Available records:
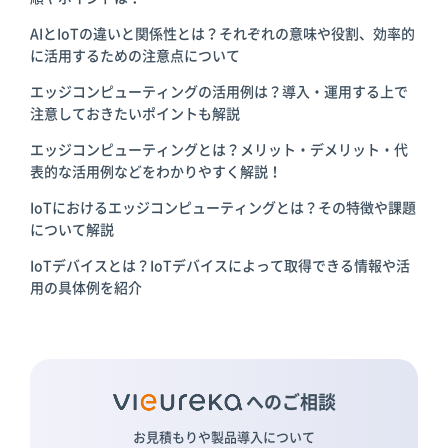
AIとIoTの違いと関係性とは？それぞれの意味や役割、効率的
に活用するための注意点について
エッジコンピューティングの活用例は？導入・運用する上で
注意しておきたいポイントも解説
エッジコンピューティングとは？メリット・デメリット・代
表的な活用例などをわかりやすく解説！
IoTにおけるエッジコンピューティングとは？その特徴や課題
について解説
IoTデバイスとは？IoTデバイスによって取得できる情報や活
用の具体例を紹介
へのご相談
お見積もりや製品導入について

Exercise goal:
Repeat every line above exactly, but omit all images.

Result for this exercise:
AIとIoTの違いと関係性とは？それぞれの意味や役割、効率的
に活用するための注意点について
エッジコンピューティングの活用例は？導入・運用する上で
注意しておきたいポイントも解説
エッジコンピューティングとは？メリット・デメリット・代
表的な活用例などをわかりやすく解説！
IoTにおけるエッジコンピューティングとは？その特徴や課題
について解説
IoTデバイスとは？IoTデバイスによって取得できる情報や活
用の具体例を紹介
へのご相談
お見積もりや製品導入について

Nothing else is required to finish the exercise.